> _Required task_
Select each line of the records below that contains the string "common". Letter case counts.

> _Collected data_
● ● ● ● ●

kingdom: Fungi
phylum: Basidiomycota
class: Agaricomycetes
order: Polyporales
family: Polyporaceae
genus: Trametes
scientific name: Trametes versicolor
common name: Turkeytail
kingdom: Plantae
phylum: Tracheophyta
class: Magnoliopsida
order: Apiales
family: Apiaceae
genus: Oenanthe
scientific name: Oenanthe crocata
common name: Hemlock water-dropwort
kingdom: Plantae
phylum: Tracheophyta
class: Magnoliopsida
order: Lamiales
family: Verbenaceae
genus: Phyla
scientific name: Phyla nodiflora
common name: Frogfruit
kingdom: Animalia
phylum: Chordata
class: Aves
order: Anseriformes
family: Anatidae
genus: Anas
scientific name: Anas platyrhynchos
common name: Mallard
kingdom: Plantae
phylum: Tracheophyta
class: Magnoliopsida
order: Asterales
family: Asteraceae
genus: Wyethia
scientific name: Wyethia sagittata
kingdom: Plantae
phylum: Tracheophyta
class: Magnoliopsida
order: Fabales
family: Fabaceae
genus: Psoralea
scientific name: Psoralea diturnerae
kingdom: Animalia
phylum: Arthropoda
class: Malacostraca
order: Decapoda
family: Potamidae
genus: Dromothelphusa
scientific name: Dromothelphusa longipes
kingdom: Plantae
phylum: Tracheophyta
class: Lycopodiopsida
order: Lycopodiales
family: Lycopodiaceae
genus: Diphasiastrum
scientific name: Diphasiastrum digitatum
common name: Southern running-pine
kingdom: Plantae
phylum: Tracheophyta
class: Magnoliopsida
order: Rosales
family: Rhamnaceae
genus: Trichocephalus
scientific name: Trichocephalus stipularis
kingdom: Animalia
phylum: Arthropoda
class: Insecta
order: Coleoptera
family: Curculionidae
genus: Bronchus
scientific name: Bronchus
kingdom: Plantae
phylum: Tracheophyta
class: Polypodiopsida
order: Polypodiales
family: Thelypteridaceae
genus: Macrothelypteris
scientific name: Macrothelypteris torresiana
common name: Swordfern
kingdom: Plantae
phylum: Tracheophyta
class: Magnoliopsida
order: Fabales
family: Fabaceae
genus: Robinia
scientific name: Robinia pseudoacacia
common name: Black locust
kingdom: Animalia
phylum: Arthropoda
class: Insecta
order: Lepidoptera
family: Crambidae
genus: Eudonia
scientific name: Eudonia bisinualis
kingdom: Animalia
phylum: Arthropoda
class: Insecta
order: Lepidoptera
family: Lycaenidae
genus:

● ● ● ● ●

> _The completed task_
common name: Turkeytail
common name: Hemlock water-dropwort
common name: Frogfruit
common name: Mallard
common name: Southern running-pine
common name: Swordfern
common name: Black locust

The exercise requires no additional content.